● **Entries supplied**:
▬▬▬▬▬▬

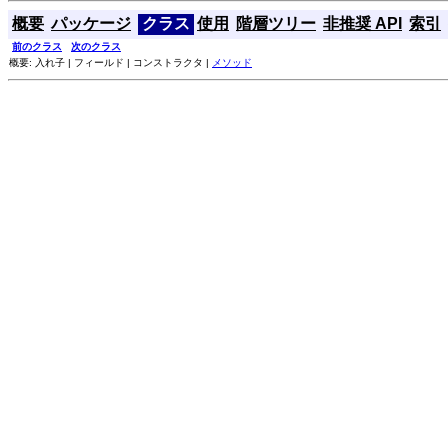
概要
パッケージ
クラス
使用
階層ツリー
非推奨 API
索引
前のクラス
次のクラス
概要: 入れ子 | フィールド | コンストラクタ |
メソッド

▬▬▬▬▬▬

● **Goal of the exercise**: Transcribe the material exactly, leaving every picture out.

● **Solved exercise**:
概要
パッケージ
クラス
使用
階層ツリー
非推奨 API
索引
前のクラス
次のクラス
概要: 入れ子 | フィールド | コンストラクタ |
メソッド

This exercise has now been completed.